Comments on 5 great ways to finish a choir rehearsal

  1. Avatar Tina Reibl says:

    I really would like to finish the choir session with a round of applause as we do in our yoga and Pilates sessions but each time I suggested this it got a lukewarm response. Any ideas how to get that going?

    1. Avatar Victoria Hopkins says:

      Hi Tina. I think that’s a great idea. I always finish by thanking our accompanist, who gets an enthusiastic round of applause. Why not try something like, ‘would you show your appreciation for your fellow singers with a round of applause please’.

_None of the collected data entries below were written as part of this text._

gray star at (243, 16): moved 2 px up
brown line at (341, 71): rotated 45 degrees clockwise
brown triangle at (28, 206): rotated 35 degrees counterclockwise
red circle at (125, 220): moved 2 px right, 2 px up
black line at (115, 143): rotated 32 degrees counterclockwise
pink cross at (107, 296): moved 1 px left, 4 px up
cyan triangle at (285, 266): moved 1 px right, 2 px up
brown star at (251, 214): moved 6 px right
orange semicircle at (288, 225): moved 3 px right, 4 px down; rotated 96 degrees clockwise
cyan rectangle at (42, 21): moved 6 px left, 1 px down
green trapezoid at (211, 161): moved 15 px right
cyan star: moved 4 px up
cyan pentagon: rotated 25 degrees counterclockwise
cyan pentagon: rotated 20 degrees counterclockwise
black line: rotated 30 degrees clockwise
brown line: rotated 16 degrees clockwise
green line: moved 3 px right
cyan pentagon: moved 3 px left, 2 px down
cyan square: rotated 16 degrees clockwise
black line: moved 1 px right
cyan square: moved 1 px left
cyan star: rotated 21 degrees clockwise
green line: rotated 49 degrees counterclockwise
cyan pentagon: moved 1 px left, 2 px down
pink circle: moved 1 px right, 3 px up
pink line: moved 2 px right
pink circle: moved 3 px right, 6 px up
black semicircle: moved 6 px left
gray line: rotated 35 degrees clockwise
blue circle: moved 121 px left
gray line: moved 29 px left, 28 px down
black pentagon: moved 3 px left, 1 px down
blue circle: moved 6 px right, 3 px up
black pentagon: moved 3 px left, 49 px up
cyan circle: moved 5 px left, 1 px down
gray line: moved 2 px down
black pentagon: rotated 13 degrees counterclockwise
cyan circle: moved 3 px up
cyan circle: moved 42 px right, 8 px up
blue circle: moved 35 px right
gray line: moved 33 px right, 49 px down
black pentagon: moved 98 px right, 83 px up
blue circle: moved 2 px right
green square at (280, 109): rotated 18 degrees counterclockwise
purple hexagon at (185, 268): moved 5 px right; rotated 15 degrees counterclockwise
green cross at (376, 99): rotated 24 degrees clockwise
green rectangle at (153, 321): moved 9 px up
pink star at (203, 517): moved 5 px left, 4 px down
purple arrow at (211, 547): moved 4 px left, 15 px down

  2. Avatar Doreen Philip says:

    That is good advice. I learned it the hard way though. I did tough it out and the whole thing was a downer. I now have several pieces that they know very well and sing beautifully and I always use one of them at the end. I am glad to see this as it reminds me to keep it going this way. I also like the idea of a round at the end and bringing the sound down. I ‘ll try that too. Thanks.

    1. Christine Mulgrew Christine Mulgrew says:

      Thanks Doreen, glad to hear the article was helpful. Hope you enjoy the rounds cool down. I always find it relaxes me after a busy rehearsal.

  3. Avatar Corryn says:

    Just getting things ready for my choir after our break! Love this advice ! As always , I’m going to put it into practice!
    Thank you Christine ?

    1. Christine Mulgrew Christine Mulgrew says:

      Thanks Corryn,

      Good luck with your new choir season.

  4. We always cool down and as you say, we use something familiar or something brand new but very well known! It’s fun, leaves them smiling and going through the door on a high.

  5. Avatar Sian says:

    I must admit although I know I shouldn’t keep them learning new rep right to the end- just to “finish this line”- I am guilty of ignoring my own better judgement. But I adore a round more so I love the idea of a round to warn down to zero. We’re working on your Tallis and Cakes and Ale rounds at the moment, ready for Xmas.

    1. Avatar Victoria Hopkins says:

      We’re all guilty of that from time to time Sian. Glad you’re enjoying the rounds.

  6. Avatar Sue says:

    Thanks for tips, really helpful. I record the group when they are just starting a new piece and then when they have mastered it. I then play it back to them so that they can hear how they have improved. Excellent morale booster.

    1. Avatar Victoria Hopkins says:

      That’s a really interesting tip Sue. Thanks.

  7. Avatar Ronaldo Dioneda says:

    Very nice. This is a sort of reminder as we try to build the ensemble around best practices.